PERFUMER DREAMS LIMITED - Analysis Report
Financial Health Assessment for Perfumer Dreams Limited
Assessment Date: Financial year ended 30 June 2024
1. Financial Health Score: D
Explanation:
The company's financial health is currently weak, reflected by significant net liabilities, negative working capital, and erosion of shareholders’ funds. While it remains active and compliant with filings, the financial “vital signs” indicate symptoms of financial distress that require urgent attention to avoid worsening liquidity and solvency issues.
2. Key Vital Signs
Metric | Value (2024) | Interpretation |
---|---|---|
Current Assets | £394 | Very low cash and liquid assets; minimal buffer for short-term obligations. |
Current Liabilities | £7,609 | Obligations due within one year; notably higher than current assets. |
Net Current Assets (Working Capital) | -£7,215 | Negative working capital; company is unable to cover short-term debts with current assets. |
Net Assets (Shareholders' Funds) | -£7,215 | Net liabilities indicate more debt than assets; company is technically insolvent on balance sheet. |
Director’s Loan Account | £7,209 | Majority of liabilities are owed to the director, indicating reliance on related party funding. |
Number of Employees | 1 | Very small operation, possibly a sole proprietor setup. |
3. Diagnosis: What the Financial Data Reveals
Perfumer Dreams Limited is showing classic symptoms of financial distress:
- Liquidity Crunch: The company’s cash and other current assets (£394) are drastically insufficient to meet current liabilities (£7,609). This "unhealthy cash flow" situation means the company could struggle to pay bills on time.
- Balance Sheet Insolvency: Net liabilities of £7,215 reflect that total debts exceed total assets, a critical warning sign. The company’s negative equity position signals it is operating "under medical observation" from a financial perspective.
- Reliance on Director Funding: The director’s loan account makes up the bulk of current liabilities. While this may provide short-term relief, it is not a sustainable source of finance if the business cannot generate positive cash flow or profits.
- Early Stage & Small Scale: Incorporated in 2022 and with just one employee, the company is in its infancy and likely still in a development or ramp-up phase. Early losses and negative equity are common in startups but must be addressed promptly.
- No Audit & Small Company Regime: The accounts are unaudited, which is typical for micro or small companies, but this means less external scrutiny on financial controls and health.
4. Recommendations: Specific Actions to Improve Financial Wellness
Improve Cash Flow Management:
- Prioritize collecting receivables, managing payables, and controlling expenses.
- Consider short-term financing options (e.g., overdrafts, invoice financing) to ease immediate liquidity pressures.
Address Capital Structure:
- The director’s loan is a key liability; explore options to convert this into equity or secure external investment to strengthen equity and reduce liabilities.
- Seek additional equity funding or grants targeted at small businesses to improve net asset position.
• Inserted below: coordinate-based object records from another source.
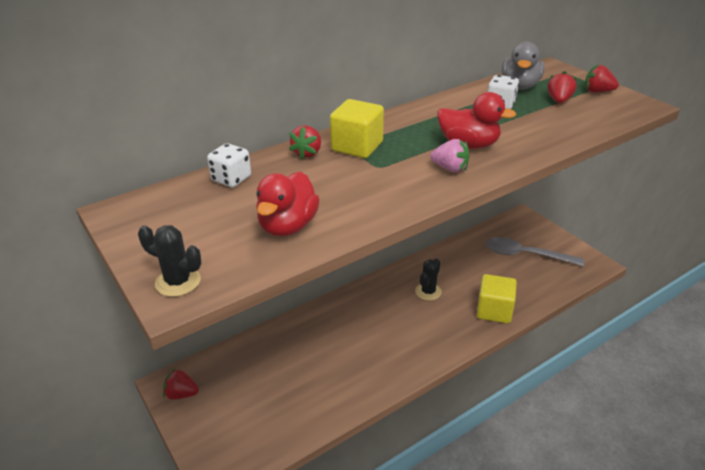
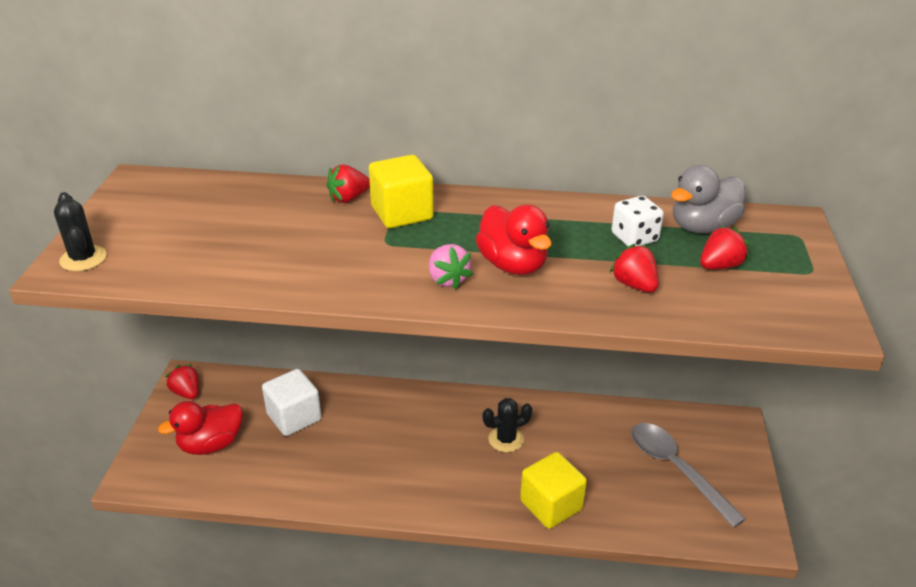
camera: 40 degrees right, 0 degrees up
(231, 179) = (251, 192): white dice -> none
(284, 359) = (294, 417): none -> white cube
(288, 226) = (222, 257): red duck -> red duck (211, 444)
(597, 91) = (798, 279): red strawberry -> red strawberry (634, 285)

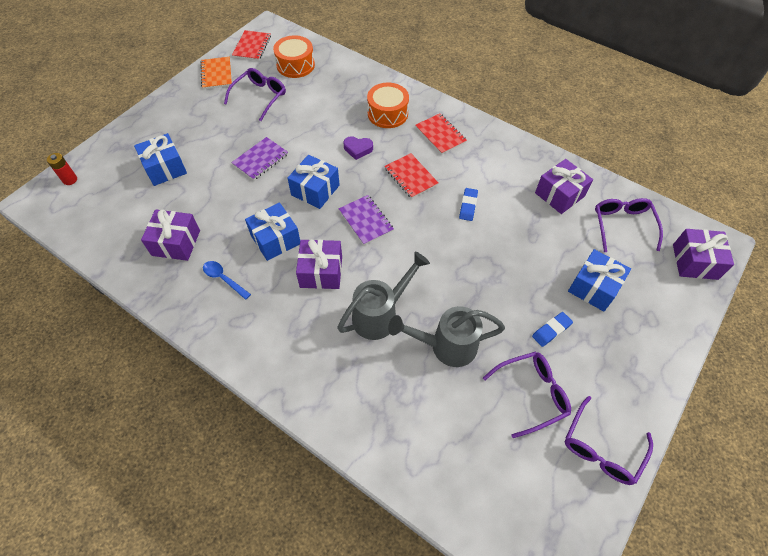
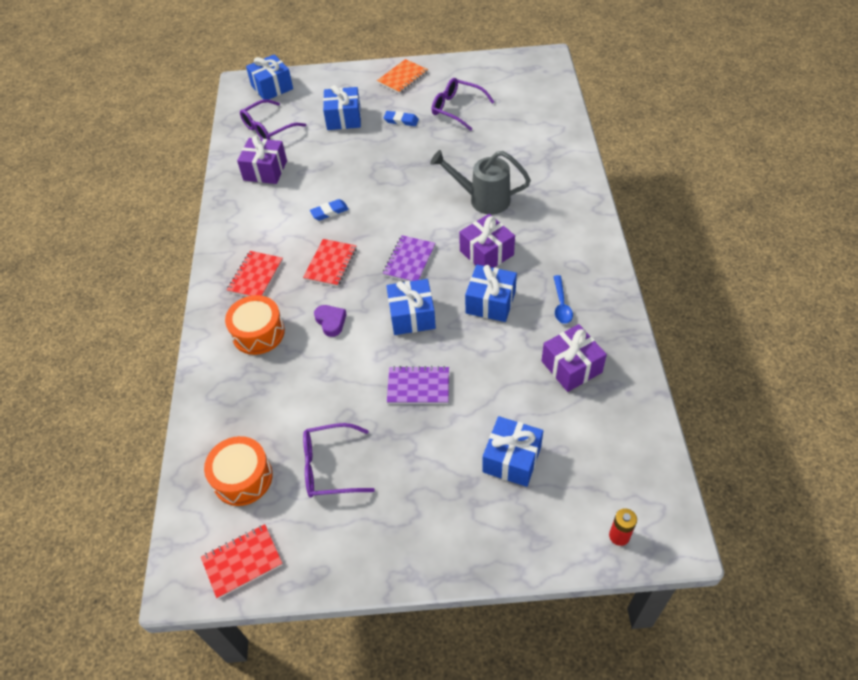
camera: 125 degrees left, 5 degrees down
(217, 74) = (329, 553): orange notebook -> orange notebook (402, 77)
(446, 346) = (468, 157): grey watering can -> none
(601, 448) = (458, 72): purple glasses -> none
(695, 262) = (272, 87): purple gift -> blue gift

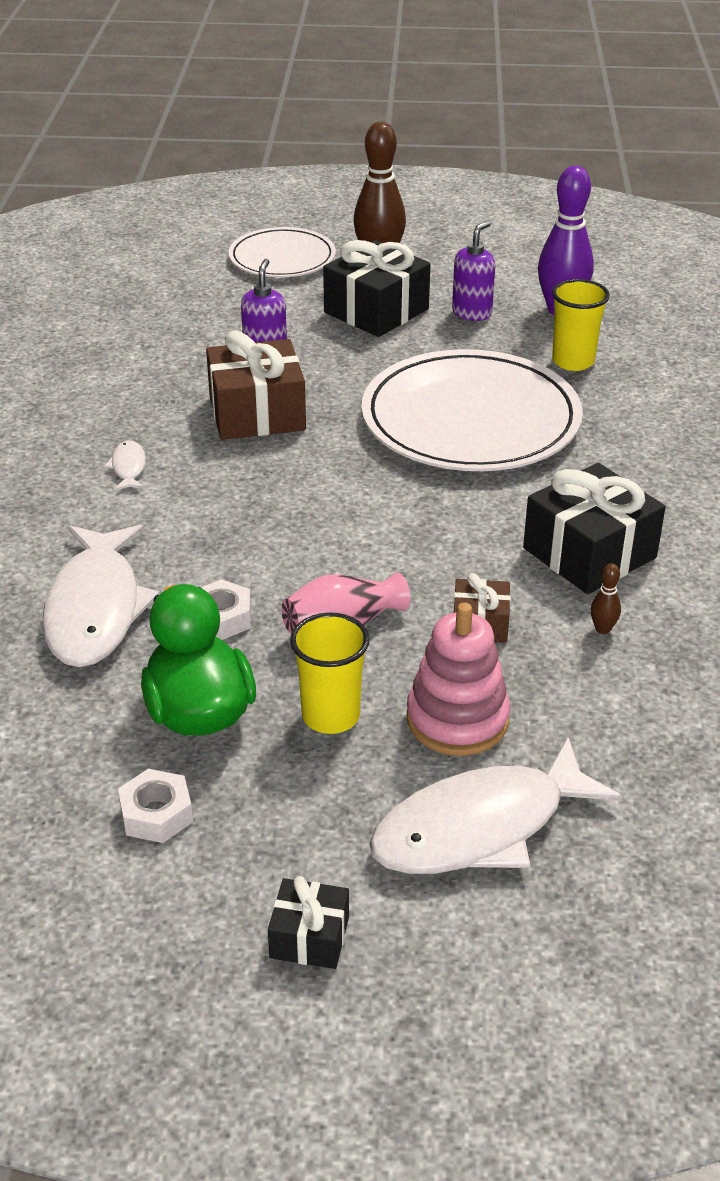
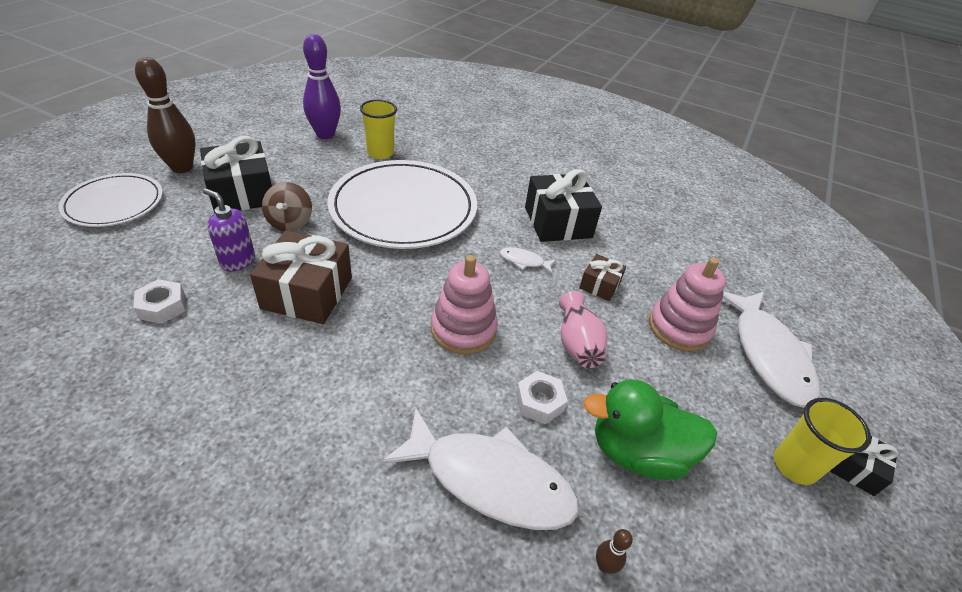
camera: 70 degrees left, 5 degrees up
(128, 468) = (312, 392): white fish -> white fish (524, 261)
(156, 814) = (739, 517): white nut -> white nut (162, 306)
(291, 532) = (463, 329): none -> pink stacking toy
(330, 716) = (661, 382): yellow cup -> yellow cup (794, 465)
(358, 358) = (290, 222): none -> brown spinning top
(472, 313) = (291, 162): purple soap dispenser -> none
(602, 629) = (622, 245): brown bowling pin -> brown bowling pin (604, 565)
Increase Revenue & Profitability:
- Review pricing, marketing, and sales strategy to boost turnover, especially given the online retail focus (SIC 47910).
- Explore partnerships or new product lines to diversify income streams.
Regular Financial Monitoring:
- Implement monthly cash flow forecasts and financial reviews to detect and address symptoms early.
- Consider professional financial advice to optimize tax and accounting strategies.
Contingency Planning:
- Develop a turnaround plan addressing cost reductions and revenue growth to avoid insolvency risks.
- Keep thorough records and consider options under insolvency law if financial conditions worsen.
Medical Analogy Summary
Perfumer Dreams Limited’s financial "vital signs" indicate a company suffering from distress akin to a patient with low blood pressure and dehydration—a warning that immediate resuscitation (cash injections and cost control) is needed to avoid collapse. The company is currently running a "deficit" that erodes its financial health, and without intervention, the prognosis is poor. However, with decisive action on cash flow and capital restructuring, recovery remains possible.